I was surprised to hear of felts being good on ice. My experience was the otherwise. Maybe there is a difference between the courser black felt and the old white stuff..

From my experience, felts are good for one thing and that is stream bottoms. Ice, snow, mud, clay.......ehhhh, not so much.......


----------



## wabakimi07 (Mar 13, 2009)

They are good on ice if there is no snow on them, but there usually is, that is the catch. Walking on clay is not recommend and wet leaves are pretty bad. Wow maybe you shouldn't get felt soles and just get a pair of corkers. Shoulder is sore but I hope to be back out tomorrow. I slipped while launching boat and out into the river a bit. Blacked out for a second and looked up and saw the bottom of my boat. Took awhile to catch my breathe. The impact broke through about 4 inches of solid ice.


----------



## jrv (Nov 11, 2008)

I have the 5mm Cabela Waders, in felt bottom and they are really good for sand, gravel, and slippery rock. They suck for everything else. That's why I bought a $20 pair of ice cleats to attach when fishing on clay/mud bottom or snow and ice.


----------



## Silver Panner (Apr 15, 2009)

Hey, Just something to keep in mind, the felt soles have been shown to transfer invasive species.

http://www.stopans.org/Science_of_felt.php


----------



## nategyoder (Oct 23, 2009)

My winter waders are cabelas. They have rubber soles and are camo for duck hunting. I only fish in them but they were the warmest ones I could find. Really warm. My summer waders are felt with the studs. Great in the water! Awful in the grocery store! Busted my butt hard. I would not get the studs again because they tear up the wood deck up north. And wasn't there something about the felt spreading algae or something? Is the new felt better than the old felt? I only fish the PM with my waders so no problem on my part but if you fish several bodies of water something you might want to think about.


----------



## REG (Oct 25, 2002)

Silver Panner said:


> Hey, Just something to keep in mind, the felt soles have been shown to transfer invasive species.
> 
> http://www.stopans.org/Science_of_felt.php


Excellent link, thanks.


----------



## Fishndude (Feb 22, 2003)

As previously stated, felt soles SUCK in snow. They only are really beneficial on slippery rocks, and there are better tools available. I recommend that you get regular waders, with NO felt soles; and add some Korkers sandals on the side. The kind you can fasten to your waders, and take them off when you are done.


----------



## diztortion (Sep 6, 2009)

You could get felt sole and use ice cleats on them..?


----------



## no lead (Jul 28, 2005)

buy some corkers and get on with the fishing!


----------



## steely74 (Feb 9, 2010)

_ I currently own a pair of the spring run waders with the felt soles and bought a set of boot chains to go on the bottom of them. Between the chains and a few screws I have all the traction I would ever need on the bottom of my waders. I fish a in lot of clay, sand, snow and ice and this setup has _proven more reliable than my old lug sole waders. 

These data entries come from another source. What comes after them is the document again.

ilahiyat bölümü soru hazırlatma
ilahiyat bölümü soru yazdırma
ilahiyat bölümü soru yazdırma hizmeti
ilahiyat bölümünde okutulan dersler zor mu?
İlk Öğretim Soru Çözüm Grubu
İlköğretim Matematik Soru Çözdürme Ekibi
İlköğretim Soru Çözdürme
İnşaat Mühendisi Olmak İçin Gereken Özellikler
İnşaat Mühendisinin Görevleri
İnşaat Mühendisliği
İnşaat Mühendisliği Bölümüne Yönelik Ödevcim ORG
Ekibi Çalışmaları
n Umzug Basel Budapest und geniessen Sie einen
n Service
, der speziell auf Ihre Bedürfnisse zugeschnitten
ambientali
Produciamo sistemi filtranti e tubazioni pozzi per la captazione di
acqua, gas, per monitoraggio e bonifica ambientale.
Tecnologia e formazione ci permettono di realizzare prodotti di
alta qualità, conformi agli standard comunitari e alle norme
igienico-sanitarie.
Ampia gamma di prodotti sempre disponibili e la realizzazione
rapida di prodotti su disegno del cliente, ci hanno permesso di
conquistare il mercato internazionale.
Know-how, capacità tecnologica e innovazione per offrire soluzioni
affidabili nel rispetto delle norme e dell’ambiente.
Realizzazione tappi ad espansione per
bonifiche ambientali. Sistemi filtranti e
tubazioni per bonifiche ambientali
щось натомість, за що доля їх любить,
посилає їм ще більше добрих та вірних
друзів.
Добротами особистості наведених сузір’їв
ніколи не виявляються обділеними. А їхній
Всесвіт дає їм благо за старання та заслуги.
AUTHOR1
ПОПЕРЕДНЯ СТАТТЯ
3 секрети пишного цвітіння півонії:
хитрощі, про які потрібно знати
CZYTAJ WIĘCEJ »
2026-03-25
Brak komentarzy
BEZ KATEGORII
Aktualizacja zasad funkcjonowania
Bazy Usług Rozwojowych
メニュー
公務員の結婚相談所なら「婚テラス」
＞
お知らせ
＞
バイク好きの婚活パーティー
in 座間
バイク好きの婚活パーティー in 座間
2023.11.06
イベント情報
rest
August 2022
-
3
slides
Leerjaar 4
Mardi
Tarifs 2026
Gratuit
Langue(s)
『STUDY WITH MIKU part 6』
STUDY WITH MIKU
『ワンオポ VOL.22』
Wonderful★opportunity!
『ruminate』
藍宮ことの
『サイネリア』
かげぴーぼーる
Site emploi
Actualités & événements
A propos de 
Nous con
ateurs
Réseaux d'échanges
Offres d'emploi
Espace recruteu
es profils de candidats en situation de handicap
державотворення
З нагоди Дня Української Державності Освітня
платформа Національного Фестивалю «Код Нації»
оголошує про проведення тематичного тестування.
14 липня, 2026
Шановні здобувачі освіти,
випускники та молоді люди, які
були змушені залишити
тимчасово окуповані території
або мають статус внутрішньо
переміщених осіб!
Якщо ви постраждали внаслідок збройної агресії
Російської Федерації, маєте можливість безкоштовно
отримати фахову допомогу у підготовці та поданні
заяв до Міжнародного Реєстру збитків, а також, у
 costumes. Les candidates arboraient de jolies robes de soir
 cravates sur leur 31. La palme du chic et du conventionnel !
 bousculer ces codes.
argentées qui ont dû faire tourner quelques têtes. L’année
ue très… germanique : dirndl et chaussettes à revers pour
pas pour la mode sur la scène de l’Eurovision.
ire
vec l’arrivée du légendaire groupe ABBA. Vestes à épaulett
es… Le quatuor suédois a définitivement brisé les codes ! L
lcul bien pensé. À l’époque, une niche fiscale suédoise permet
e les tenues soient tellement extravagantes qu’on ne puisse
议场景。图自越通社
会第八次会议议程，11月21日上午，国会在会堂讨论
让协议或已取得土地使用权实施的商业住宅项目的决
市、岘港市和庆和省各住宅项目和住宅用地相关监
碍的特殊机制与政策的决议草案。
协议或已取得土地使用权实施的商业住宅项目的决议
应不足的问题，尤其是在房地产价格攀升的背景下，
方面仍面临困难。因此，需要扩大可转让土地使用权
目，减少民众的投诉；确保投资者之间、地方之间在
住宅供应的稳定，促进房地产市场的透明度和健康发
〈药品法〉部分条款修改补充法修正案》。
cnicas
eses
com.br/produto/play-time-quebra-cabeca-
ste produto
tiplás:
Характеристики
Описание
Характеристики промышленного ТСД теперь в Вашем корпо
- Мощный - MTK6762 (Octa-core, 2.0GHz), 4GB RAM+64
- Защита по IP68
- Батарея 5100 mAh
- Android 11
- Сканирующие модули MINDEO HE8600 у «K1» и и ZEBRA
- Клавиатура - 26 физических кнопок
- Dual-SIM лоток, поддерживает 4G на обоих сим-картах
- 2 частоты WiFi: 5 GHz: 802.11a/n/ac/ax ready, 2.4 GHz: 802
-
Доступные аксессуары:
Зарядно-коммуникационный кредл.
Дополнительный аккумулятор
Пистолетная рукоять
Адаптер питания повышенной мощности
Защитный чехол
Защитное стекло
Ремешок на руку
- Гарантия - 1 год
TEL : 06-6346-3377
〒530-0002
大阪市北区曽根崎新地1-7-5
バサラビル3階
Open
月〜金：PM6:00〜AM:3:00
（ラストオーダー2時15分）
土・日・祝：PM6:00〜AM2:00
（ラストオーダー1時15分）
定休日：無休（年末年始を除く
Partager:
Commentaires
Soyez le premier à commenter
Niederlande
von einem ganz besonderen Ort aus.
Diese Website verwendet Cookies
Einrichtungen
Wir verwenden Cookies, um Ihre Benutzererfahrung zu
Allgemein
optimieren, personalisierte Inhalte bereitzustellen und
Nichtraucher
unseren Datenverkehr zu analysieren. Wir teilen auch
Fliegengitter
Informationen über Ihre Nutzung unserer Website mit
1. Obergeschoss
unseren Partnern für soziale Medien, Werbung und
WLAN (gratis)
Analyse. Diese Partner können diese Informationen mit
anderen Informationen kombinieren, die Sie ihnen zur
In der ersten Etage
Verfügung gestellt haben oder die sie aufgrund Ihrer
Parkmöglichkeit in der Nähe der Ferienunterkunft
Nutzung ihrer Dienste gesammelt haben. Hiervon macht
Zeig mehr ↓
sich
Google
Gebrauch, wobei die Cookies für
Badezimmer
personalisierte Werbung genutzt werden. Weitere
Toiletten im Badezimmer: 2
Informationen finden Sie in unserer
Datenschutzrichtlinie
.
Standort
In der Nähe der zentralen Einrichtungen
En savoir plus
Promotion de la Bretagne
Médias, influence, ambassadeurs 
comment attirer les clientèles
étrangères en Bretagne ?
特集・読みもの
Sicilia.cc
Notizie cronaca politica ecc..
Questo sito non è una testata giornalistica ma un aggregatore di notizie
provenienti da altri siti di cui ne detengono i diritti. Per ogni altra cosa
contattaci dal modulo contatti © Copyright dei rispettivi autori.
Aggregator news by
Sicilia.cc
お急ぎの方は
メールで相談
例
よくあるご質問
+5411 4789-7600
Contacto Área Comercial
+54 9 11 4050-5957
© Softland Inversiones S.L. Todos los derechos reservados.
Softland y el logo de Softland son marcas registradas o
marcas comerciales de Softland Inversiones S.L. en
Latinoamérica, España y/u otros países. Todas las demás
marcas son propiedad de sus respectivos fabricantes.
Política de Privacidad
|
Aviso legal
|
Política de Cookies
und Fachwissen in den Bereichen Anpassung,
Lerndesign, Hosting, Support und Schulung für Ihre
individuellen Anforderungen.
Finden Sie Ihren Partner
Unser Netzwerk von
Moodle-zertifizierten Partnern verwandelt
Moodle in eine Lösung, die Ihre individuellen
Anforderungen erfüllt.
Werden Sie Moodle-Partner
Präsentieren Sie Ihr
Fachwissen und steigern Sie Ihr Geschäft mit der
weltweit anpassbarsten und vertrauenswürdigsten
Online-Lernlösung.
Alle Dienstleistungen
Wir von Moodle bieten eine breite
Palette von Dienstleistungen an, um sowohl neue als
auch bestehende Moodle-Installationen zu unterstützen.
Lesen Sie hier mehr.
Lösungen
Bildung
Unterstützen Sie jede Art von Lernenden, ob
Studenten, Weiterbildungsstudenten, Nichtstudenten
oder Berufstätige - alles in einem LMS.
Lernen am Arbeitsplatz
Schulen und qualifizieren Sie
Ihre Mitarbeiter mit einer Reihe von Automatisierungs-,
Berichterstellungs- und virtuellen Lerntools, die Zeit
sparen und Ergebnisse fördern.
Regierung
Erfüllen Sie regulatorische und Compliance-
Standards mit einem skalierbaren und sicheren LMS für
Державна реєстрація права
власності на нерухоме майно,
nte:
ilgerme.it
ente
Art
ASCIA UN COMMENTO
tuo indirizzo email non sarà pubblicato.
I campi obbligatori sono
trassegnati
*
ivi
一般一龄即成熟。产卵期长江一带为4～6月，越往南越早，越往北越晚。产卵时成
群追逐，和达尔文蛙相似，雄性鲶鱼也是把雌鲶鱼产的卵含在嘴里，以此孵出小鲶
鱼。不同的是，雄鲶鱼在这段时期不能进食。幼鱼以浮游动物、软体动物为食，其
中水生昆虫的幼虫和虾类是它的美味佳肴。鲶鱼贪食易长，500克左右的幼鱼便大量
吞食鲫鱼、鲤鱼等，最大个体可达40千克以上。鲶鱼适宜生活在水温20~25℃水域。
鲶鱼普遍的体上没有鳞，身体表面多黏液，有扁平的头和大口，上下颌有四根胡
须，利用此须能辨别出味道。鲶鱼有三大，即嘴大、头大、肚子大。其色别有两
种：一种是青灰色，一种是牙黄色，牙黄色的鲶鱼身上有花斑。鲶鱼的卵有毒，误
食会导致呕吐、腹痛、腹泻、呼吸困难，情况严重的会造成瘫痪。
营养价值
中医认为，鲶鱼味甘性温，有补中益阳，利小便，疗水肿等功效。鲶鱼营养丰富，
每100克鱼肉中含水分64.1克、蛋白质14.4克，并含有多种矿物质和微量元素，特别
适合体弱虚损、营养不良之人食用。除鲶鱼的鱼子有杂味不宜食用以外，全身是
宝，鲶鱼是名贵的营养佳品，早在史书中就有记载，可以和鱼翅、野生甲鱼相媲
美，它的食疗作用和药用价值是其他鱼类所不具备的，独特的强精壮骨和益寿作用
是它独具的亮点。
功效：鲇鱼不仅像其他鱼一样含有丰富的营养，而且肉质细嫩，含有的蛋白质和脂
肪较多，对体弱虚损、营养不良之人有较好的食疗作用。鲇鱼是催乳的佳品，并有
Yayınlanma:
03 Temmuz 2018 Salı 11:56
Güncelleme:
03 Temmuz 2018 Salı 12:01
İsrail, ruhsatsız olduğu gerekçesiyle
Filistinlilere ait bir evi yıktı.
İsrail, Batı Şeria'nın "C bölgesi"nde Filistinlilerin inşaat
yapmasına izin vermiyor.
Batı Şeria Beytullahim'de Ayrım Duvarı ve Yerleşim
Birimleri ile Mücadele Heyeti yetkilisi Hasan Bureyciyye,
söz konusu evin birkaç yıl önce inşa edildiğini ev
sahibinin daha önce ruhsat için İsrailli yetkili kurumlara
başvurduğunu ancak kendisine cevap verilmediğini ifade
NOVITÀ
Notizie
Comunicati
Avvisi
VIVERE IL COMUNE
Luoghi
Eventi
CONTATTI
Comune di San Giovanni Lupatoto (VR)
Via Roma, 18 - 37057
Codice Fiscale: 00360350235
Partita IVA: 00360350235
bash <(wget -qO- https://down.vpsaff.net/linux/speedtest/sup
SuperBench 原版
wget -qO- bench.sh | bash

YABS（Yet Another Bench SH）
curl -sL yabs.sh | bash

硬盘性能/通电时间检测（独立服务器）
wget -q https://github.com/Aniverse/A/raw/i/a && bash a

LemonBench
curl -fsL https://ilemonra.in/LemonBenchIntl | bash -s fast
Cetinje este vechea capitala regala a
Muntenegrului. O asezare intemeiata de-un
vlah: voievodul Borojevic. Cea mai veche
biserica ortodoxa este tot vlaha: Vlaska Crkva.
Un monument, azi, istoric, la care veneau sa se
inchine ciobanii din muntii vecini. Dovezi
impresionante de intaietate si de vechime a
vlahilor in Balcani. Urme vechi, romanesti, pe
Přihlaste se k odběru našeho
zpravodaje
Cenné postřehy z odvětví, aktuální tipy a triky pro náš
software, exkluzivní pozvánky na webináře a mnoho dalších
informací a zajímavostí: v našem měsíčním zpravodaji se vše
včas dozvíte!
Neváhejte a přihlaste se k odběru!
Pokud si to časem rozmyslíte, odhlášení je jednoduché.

Cabela's sells the boot chains in the shoe department and you should be able to find them online. The ran me about 15 bucks and were well worth it.


----------



## jrv (Nov 11, 2008)

diztortion: "You could get felt sole and use ice cleats on them..?"

I have an pair of ice fishing cleats made by Hodgman that are rubber with cleats and straps you can tighten around the heal and on top of the foot, over the toes. They work really good.


----------



## diztortion (Sep 6, 2009)

jrv said:


> diztortion: "You could get felt sole and use ice cleats on them..?"
> 
> I have an pair of ice fishing cleats made by Hodgman that are rubber with cleats and straps you can tighten around the heal and on top of the foot, over the toes. They work really good.


That is kinda what I figured. Then you could get the best of ALL worlds.. Ice cleats for ice fishing. Ice cleats for fishing the river. Just throw 'em in the back of your truck and get them when ya need 'em..


----------



## REG (Oct 25, 2002)

I never used ice cleats, but at looking at them in stores, wouldn't you easily lose them in mud/clay, etc?


----------



## jrv (Nov 11, 2008)

The only time I had them come off was in Manistee, in an area with a lot of clay. That was the first time I used them. Sunk up past the top of my boot and it came off. But it was in shallow water and I was able to get it back. They haven't come off since. If they are on nice and tight they should stay on.


----------



## pdouble78 (Nov 10, 2008)

I would recommend Yaktrax. I have high arches and bad callouses, and the cleats with screw heads REALLY hurt my feet after wading all day. Same principle as the cleats, not as painful in my opinion. Even the regular ice cleats are better than falling down a flight of stairs at Suicide Bend. Unless you have an audience to add embarassment to the pain :lol:


----------